Who's in Your Doghouse?

We get mad. We get cranky. We judge. We blame. We put people on ice. Send them to Siberia. Put them in the doghouse. And there they stay, sometimes for a very looooooong time.

But it can be exhausting to be annoyed at too many individual people at any one time. And you miss out on all their otherwise goodness, if you do.

So, if you're thinking that your doghouse needs a room addition this spring, maybe it's a good time to take stock of who's in there and when they might be up for parole.

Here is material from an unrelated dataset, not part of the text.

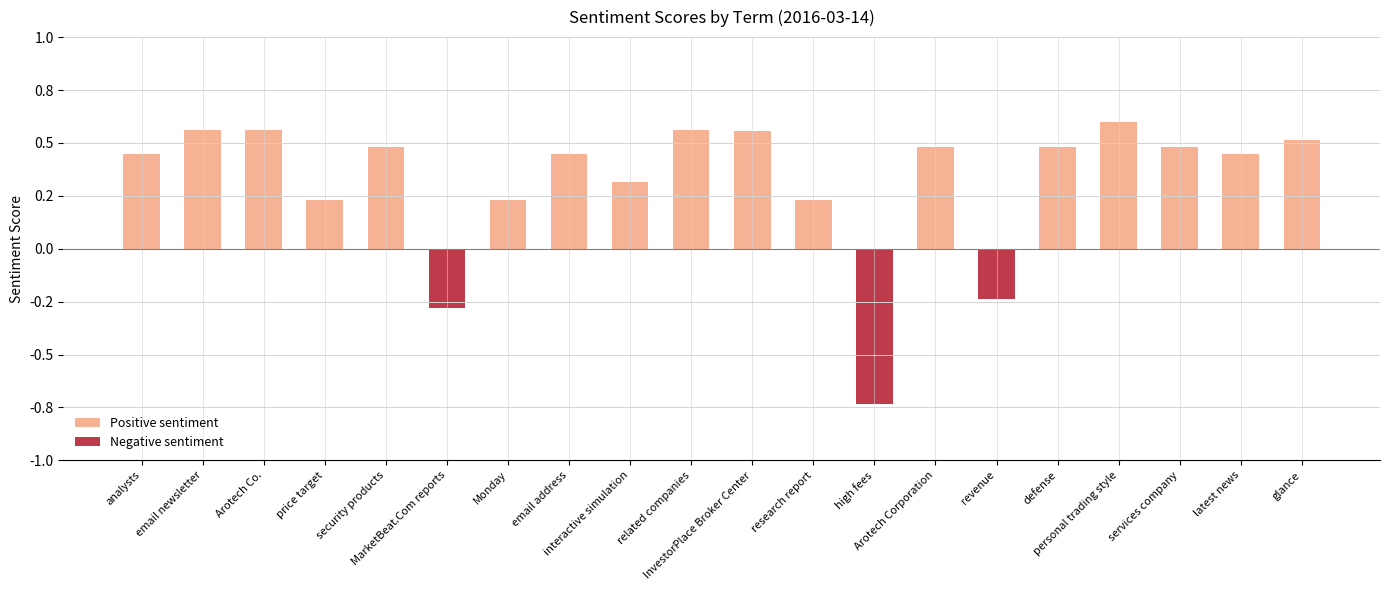

Rank the categories by Negative sentiment value from highest to lowest.

analysts, email newsletter, Arotech Co., price target, security products, Monday, email address, interactive simulation, related companies, InvestorPlace Broker Center, research report, Arotech Corporation, defense, personal trading style, services company, latest news, glance, revenue, MarketBeat.Com reports, high fees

Here's how to tell if it might be time to turn the page:
  1. If you can't remember exactly why you're mad at someone, it might be time to forgive and forget;
  2. If your 'why' is more than 7 days old, it might be time to just let go of it, already;
  3. If you've been waiting for the other person to apologize, it might be time for you to be the one who extends the olive branch first;
  4. If you're not sure what to say, it might be time to just jump in and start swimming;
  5. If your righteous indignation has taken control of your spirit, it might be time to focus back on all that's good in the world.

Or you can just stay mad.

But, it might be easier to just give some people the benefit of the doubt and let them out of your doghouse; let them get back in your good graces, as it were.

Not only will that save you the trouble of having to build a bigger place for all these troublemakers, it will also create some much-needed space for the next batch of ne'er-do-wells who will likely be getting on your bad side, moving forward.